### WORK TASK
Write out word for word each line from the very start of the records below through the line that contains "GESTION DEL AGUA", and include that line too.
-- -- --
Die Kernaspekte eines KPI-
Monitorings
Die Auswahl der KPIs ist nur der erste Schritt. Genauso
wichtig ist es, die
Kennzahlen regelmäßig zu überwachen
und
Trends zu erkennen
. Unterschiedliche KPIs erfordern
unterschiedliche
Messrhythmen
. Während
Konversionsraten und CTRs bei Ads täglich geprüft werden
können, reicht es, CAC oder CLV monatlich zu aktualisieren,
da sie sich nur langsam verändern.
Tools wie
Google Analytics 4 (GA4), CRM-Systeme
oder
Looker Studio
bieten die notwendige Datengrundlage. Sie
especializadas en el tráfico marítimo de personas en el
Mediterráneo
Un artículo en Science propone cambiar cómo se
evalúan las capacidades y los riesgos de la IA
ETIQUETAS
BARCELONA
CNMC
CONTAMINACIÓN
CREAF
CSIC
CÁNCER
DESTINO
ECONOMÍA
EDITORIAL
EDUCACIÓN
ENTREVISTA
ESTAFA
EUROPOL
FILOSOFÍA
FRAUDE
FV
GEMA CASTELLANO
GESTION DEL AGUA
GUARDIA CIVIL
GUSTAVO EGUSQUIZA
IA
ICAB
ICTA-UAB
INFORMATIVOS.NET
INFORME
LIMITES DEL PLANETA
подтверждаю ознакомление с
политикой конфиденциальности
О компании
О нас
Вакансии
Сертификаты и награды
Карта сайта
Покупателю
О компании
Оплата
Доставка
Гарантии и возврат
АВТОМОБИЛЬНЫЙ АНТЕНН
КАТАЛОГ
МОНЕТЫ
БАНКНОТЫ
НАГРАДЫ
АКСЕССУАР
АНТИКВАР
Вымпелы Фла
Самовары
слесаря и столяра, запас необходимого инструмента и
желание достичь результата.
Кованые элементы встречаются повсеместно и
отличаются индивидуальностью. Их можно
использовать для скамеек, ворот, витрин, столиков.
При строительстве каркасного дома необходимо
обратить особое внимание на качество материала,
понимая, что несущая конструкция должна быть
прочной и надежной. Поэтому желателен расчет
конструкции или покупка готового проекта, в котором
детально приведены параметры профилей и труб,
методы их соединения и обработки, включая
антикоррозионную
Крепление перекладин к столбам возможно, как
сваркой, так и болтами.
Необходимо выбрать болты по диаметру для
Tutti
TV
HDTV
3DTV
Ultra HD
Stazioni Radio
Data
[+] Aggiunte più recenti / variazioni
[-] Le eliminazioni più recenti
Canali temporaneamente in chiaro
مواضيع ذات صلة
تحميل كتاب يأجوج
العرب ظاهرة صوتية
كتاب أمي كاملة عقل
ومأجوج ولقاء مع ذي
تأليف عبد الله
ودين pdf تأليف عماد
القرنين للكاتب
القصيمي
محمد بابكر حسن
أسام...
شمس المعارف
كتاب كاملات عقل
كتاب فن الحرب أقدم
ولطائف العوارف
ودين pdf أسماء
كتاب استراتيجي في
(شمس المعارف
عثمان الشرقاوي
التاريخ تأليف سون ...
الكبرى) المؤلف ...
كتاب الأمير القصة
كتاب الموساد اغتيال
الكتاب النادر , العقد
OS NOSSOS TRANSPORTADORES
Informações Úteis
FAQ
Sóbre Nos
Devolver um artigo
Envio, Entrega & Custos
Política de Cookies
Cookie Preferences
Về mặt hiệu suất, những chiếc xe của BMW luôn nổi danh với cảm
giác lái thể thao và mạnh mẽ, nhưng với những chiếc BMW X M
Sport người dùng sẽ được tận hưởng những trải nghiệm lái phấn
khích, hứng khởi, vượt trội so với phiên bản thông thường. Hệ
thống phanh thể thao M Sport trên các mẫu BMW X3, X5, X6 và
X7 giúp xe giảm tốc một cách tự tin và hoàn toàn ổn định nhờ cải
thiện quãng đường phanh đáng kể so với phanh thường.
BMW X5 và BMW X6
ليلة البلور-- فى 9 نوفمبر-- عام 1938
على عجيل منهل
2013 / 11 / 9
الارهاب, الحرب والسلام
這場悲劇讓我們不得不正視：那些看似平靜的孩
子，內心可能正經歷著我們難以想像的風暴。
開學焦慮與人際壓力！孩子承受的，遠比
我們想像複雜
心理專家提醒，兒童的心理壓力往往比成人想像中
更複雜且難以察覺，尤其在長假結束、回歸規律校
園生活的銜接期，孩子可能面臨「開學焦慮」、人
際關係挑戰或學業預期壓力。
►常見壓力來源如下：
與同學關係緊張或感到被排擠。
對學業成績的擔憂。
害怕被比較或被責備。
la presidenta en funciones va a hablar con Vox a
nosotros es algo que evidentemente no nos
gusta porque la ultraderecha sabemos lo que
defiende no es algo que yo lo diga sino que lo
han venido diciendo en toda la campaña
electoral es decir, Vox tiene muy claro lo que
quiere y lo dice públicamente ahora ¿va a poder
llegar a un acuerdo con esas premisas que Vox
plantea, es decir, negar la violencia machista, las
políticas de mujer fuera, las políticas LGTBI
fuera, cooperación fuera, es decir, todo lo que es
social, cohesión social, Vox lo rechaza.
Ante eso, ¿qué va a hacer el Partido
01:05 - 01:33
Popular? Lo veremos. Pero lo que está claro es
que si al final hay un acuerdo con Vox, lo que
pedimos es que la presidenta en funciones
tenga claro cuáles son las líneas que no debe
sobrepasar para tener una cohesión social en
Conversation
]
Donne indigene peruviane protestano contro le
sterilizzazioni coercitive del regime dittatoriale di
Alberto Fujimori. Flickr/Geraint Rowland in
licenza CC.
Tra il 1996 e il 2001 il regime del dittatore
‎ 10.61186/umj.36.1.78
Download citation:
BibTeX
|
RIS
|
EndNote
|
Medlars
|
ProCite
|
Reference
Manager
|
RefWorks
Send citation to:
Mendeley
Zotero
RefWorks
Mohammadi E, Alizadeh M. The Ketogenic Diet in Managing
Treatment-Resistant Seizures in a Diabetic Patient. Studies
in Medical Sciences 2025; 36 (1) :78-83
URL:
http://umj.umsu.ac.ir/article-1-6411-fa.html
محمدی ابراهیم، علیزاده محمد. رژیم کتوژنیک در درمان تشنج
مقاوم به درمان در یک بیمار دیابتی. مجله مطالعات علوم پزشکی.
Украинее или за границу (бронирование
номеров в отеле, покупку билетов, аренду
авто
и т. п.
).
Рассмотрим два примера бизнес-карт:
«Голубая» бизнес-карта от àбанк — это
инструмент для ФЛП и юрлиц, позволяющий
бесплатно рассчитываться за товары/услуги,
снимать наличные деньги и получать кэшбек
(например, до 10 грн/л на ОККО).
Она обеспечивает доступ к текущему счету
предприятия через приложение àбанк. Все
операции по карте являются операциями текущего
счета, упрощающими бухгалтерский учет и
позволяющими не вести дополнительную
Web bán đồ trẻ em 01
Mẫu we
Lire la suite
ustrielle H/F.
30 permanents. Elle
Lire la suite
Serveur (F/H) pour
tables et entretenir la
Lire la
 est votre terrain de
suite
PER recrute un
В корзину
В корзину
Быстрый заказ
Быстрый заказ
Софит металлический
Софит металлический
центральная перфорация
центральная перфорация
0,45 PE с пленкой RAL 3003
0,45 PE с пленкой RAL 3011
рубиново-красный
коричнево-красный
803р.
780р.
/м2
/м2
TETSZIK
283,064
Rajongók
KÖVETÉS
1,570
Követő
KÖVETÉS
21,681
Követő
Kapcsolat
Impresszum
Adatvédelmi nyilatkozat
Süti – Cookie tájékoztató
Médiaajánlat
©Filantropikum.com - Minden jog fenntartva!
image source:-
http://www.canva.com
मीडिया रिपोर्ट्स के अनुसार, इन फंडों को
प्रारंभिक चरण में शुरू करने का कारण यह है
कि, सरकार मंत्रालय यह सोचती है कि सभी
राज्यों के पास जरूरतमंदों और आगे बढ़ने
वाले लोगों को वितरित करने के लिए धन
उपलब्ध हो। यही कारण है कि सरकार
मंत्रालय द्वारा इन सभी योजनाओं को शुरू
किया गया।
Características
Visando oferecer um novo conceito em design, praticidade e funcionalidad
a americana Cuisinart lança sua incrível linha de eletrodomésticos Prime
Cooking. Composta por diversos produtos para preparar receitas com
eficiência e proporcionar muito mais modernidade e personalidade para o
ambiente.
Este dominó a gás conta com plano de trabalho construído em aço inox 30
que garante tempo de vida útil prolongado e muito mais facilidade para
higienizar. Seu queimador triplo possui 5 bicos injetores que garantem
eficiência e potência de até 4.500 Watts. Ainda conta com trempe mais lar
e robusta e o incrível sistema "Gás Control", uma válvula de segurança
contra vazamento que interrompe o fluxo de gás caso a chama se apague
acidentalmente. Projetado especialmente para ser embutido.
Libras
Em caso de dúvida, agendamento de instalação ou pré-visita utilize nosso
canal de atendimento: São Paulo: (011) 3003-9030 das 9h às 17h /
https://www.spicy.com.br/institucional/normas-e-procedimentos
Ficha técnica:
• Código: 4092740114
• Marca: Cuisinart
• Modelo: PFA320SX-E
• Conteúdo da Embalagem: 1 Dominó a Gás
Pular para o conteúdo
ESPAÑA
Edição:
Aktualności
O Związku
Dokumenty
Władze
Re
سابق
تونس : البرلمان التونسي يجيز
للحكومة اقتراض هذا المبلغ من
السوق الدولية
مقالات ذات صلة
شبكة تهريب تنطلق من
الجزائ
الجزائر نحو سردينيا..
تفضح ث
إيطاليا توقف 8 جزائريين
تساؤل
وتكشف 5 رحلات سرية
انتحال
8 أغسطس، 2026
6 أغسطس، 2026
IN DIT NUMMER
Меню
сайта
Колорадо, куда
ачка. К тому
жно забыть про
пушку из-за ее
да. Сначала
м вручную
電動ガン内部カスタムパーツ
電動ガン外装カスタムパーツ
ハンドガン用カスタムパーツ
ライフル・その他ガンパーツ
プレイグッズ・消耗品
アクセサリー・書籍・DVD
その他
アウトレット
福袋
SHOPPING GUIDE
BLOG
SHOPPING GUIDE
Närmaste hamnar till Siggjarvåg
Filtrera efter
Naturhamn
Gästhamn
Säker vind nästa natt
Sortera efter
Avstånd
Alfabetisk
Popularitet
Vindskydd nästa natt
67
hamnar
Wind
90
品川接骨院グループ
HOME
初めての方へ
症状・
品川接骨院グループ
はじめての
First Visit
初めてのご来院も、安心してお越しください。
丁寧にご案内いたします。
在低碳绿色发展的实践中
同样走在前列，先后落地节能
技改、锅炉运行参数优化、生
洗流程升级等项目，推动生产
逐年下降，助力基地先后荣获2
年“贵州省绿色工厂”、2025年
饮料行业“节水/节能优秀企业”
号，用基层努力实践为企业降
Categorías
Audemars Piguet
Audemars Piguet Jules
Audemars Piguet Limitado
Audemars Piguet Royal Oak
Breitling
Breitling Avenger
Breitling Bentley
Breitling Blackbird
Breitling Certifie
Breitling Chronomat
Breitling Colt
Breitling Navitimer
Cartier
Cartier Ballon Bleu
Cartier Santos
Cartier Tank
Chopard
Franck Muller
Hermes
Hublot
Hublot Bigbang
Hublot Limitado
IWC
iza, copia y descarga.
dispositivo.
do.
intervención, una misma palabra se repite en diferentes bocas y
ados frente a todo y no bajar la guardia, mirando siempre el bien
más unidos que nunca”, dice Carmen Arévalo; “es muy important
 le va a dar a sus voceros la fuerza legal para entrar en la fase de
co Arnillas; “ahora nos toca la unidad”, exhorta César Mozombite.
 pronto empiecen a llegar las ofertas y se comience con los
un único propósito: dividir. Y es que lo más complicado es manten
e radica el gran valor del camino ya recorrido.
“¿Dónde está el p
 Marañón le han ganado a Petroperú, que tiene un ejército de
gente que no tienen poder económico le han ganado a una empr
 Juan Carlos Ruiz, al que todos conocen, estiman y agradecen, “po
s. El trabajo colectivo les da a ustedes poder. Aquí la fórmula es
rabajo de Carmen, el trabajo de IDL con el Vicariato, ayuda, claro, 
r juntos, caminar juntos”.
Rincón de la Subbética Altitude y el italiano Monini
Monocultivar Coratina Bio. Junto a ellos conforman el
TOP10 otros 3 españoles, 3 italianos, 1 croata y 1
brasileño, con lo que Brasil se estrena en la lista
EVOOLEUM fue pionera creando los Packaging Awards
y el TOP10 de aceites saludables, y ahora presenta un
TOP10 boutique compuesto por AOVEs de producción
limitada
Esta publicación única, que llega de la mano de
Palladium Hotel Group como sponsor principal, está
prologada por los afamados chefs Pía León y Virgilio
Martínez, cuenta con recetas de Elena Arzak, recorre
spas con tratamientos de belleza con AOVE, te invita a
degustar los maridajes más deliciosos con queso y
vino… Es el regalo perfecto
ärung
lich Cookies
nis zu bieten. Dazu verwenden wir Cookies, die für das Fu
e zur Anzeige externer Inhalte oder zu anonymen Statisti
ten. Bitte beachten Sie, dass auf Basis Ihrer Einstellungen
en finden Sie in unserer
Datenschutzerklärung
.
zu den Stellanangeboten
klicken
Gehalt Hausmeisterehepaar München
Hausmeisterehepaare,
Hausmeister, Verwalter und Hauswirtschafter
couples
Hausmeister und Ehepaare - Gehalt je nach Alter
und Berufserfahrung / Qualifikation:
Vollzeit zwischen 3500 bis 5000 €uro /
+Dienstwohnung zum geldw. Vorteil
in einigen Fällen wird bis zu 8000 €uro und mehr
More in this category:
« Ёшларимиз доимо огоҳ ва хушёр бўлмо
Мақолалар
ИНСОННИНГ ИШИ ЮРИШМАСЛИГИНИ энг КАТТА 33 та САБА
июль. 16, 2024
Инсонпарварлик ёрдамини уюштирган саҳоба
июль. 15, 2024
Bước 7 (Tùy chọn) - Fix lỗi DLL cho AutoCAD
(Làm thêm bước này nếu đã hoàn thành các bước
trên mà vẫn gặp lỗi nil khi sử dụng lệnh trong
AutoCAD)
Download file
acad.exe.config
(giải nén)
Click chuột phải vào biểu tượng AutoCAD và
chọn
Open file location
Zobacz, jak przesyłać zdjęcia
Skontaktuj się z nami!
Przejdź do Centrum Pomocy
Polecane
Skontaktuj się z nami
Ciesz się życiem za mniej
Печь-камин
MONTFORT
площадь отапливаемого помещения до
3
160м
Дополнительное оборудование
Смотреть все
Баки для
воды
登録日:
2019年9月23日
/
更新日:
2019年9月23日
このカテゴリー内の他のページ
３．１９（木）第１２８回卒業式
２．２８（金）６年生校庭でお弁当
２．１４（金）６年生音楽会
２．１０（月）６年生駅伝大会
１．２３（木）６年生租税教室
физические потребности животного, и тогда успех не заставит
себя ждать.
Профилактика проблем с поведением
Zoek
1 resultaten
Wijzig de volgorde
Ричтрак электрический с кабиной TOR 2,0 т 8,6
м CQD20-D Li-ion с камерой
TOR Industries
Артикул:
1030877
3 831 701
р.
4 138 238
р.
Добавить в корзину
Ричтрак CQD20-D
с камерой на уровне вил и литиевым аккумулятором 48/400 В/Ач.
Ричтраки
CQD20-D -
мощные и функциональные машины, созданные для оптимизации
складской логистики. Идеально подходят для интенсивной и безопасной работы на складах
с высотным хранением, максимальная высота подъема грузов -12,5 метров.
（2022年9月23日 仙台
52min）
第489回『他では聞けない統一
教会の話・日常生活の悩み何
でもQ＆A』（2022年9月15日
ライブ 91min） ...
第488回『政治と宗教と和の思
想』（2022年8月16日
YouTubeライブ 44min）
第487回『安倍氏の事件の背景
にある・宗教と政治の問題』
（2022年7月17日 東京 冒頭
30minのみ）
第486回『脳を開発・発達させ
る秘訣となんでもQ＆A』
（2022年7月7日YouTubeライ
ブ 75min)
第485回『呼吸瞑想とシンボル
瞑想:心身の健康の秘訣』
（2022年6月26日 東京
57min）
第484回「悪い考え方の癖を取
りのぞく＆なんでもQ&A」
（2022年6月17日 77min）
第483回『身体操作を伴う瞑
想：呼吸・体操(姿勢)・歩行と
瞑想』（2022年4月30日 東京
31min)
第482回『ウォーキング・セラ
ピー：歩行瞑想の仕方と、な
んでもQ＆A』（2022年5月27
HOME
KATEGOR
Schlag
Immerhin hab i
-- -- --
### YOUR RESPONSE
Die Kernaspekte eines KPI-
Monitorings
Die Auswahl der KPIs ist nur der erste Schritt. Genauso
wichtig ist es, die
Kennzahlen regelmäßig zu überwachen
und
Trends zu erkennen
. Unterschiedliche KPIs erfordern
unterschiedliche
Messrhythmen
. Während
Konversionsraten und CTRs bei Ads täglich geprüft werden
können, reicht es, CAC oder CLV monatlich zu aktualisieren,
da sie sich nur langsam verändern.
Tools wie
Google Analytics 4 (GA4), CRM-Systeme
oder
Looker Studio
bieten die notwendige Datengrundlage. Sie
especializadas en el tráfico marítimo de personas en el
Mediterráneo
Un artículo en Science propone cambiar cómo se
evalúan las capacidades y los riesgos de la IA
ETIQUETAS
BARCELONA
CNMC
CONTAMINACIÓN
CREAF
CSIC
CÁNCER
DESTINO
ECONOMÍA
EDITORIAL
EDUCACIÓN
ENTREVISTA
ESTAFA
EUROPOL
FILOSOFÍA
FRAUDE
FV
GEMA CASTELLANO
GESTION DEL AGUA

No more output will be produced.